From her Variety Obituary, June 4, 2013
Helen Hanft, Favorite of Woody Allen, Dies at 79
Helen Hanft, the comedic actress who became a favorite of such writer-directors as Woody Allen, Paul Mazursky and Tom Eyen, died of intestinal complications on May 30 in New York.

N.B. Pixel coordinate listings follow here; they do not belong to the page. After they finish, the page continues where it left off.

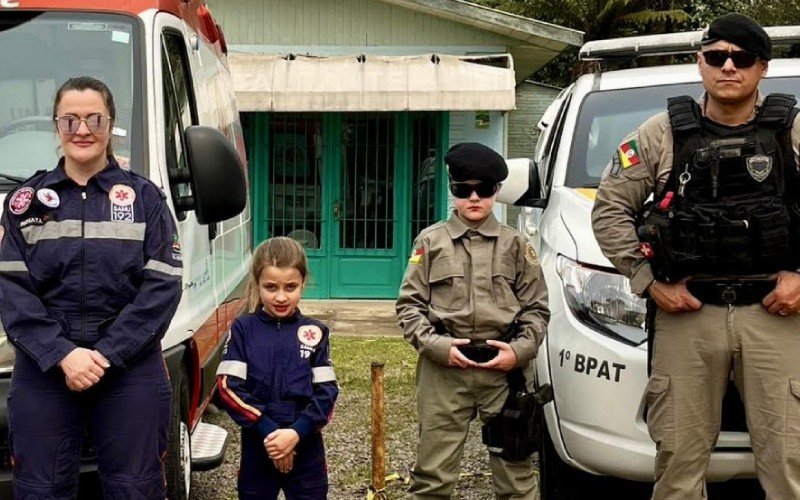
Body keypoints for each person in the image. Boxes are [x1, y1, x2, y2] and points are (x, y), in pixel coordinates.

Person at [592, 13, 800, 500]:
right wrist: (648, 281)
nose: (729, 67)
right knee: (678, 463)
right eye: (716, 56)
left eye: (742, 58)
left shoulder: (792, 130)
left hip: (777, 312)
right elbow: (609, 210)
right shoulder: (659, 133)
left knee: (789, 462)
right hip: (687, 314)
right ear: (699, 62)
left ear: (762, 68)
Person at [0, 76, 182, 498]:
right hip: (46, 369)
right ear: (56, 126)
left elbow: (162, 287)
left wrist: (105, 354)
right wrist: (63, 355)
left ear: (110, 124)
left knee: (136, 489)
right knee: (40, 489)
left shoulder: (145, 199)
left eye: (94, 119)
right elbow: (11, 289)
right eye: (70, 120)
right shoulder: (25, 203)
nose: (82, 130)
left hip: (128, 368)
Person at [396, 142, 550, 499]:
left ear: (497, 191)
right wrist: (438, 347)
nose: (474, 198)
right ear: (452, 191)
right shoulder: (430, 243)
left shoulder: (516, 246)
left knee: (517, 476)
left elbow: (537, 309)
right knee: (432, 477)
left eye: (483, 189)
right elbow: (408, 307)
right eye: (463, 190)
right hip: (446, 370)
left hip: (504, 374)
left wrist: (519, 352)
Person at [216, 236, 338, 500]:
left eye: (290, 287)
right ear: (257, 284)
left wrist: (296, 433)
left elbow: (327, 391)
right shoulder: (242, 330)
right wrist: (271, 432)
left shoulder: (316, 332)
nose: (281, 296)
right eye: (271, 287)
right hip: (259, 447)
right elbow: (227, 387)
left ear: (303, 283)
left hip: (306, 449)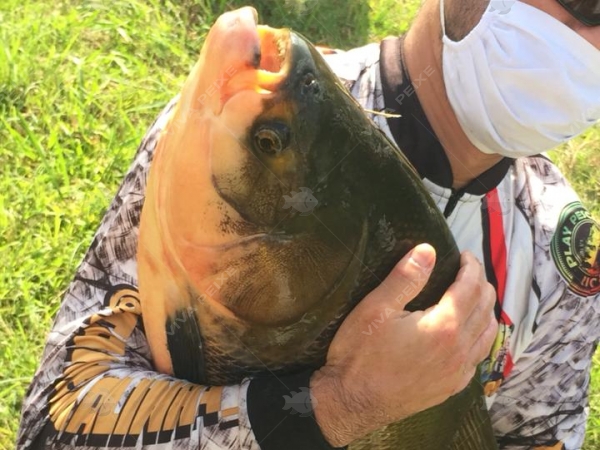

She was 79.
Born in the Bronx on April 3, 1934, she attended the High School of Performing Arts and began her theatrical career as a pioneer of experimental theater at such venues as La Mama Etc. and Caffe Cino.
Known for her loudmouth persona, she often played eccentric, flamboyant, raunchy characters in Tom Eyen comedies including “Sarah B. Divine,” “Areatha in the Ice Palace” and “My Next Husband Will Be a Beauty” as well as “Why Hanna’s Skirt Won’t Stay Down,” “Women Behind Bars,“ “The Neon Woman” (in which she co-starred with Divine), and “The White Whore and the Bit Player.” She also had a great personal success in David Rabe’s “In the Boom Boom Room” at Joseph Papp’s Public Theater.
In the mid-1970s, she began appearing in movies including Allen’s “Manhattan,” “Stardust Memories,” “The Purple Rose of Cairo” and “New York Stories,” Mazursky’s “Next Stop Greenwich Village” and “Willie and Phil,” “Arthur” with Dudley Moore and Liza Minnelli, John Schlesinger‘s “Honky Tonk Freeway,” “Moonstruck” with Cher, the 1988 comedy “License to Drive,” “Used People” with Shirley MacLaine and Marcello Mastroianni, “Dummy” with Adrien Brody, and more recently “Noise” with Tim Robbins, “Puccini For Beginners” with Gretchen Mol, and “When Evening Comes” with Philip Bosco and Anne Meara in 2009.
She also had numerous TV roles and and played a wide assortment of characters on “Law and Order,” appearing frequently throughout the show’s long run.